• 1 C GF Oats
• 15 Pitted Dates (soaked 5 mins and drained)
• 1/2 C Raw Almonds
• 2 Tbsp Cocao Powder
• 2 Tbsp Melted Coconut Oil
• 1/2 tsp Vanilla
• 1/2 tsp Pink Himalayan Sea Salt


• 2 C Raw Cashews (soak overnight)
• 1 Navel Orange (zest and Juice)
• 2 Lemons (juice)
• 1/8 tsp Orange Blossom Water (optional)
• 1/4 tsp Vanilla
• 1/2 C Maple Syrup
• 1/2 tsp Turmeric Powder
• 1/8 tsp Red Beet Root Powder
• 1 tsp Pink Himalayan Sea Salt
• 3/4 C Cocoa Powder


•Blend crust ingredients in food processor until it starts to come together. Press into bottom of springform pan and place in freezer.
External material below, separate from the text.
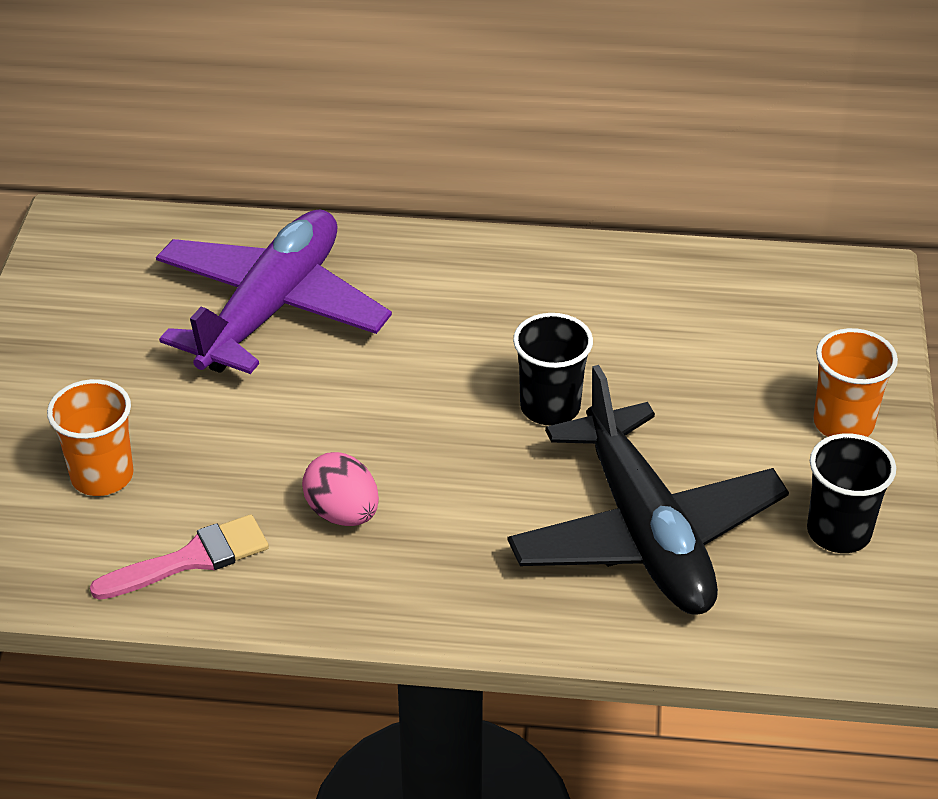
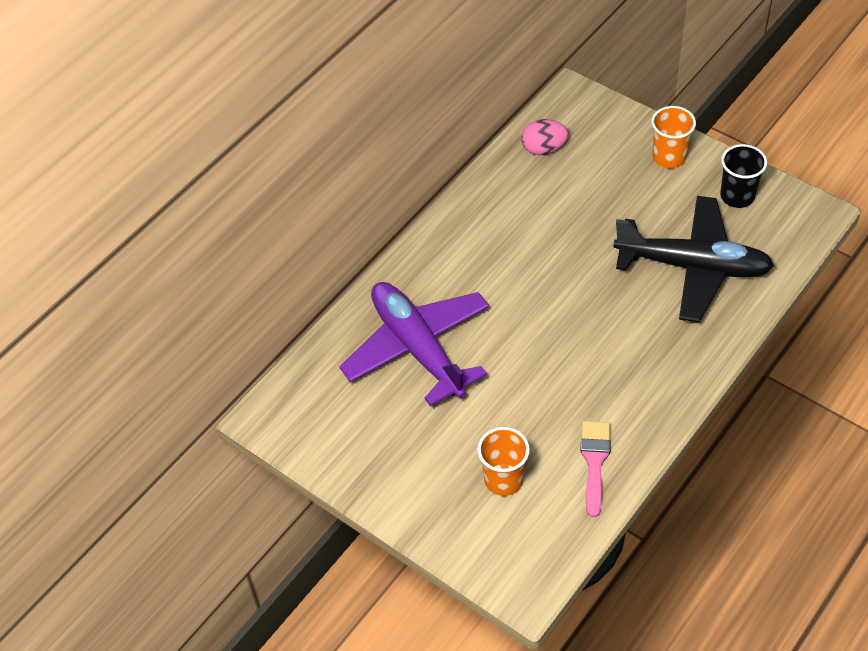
camera: 55 degrees left, 10 degrees up
(343, 513) = (602, 382): pink egg -> pink egg (543, 149)
(550, 407) = (581, 262): black cup -> none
•Add all filling ingredients EXCEPT COCAO to blender. (Since this is blended, I used my peeler to peel the zest off the orange, making sure I didn't get too much white. Way faster and you don't loose any little bits!) Blend until smooth. Remove 1/3 of filling, set aside. Add cocoa to blender and blend until colour is even. Pour over crust and smooth. Add remaining 1/3 C filling by spoonfuls in a swirl on top and swirl back and forth with a skewer or toothpick to make design. Pick up pan 1-2" off counter and gently drop on counter repeatedly to set. Freeze overnight.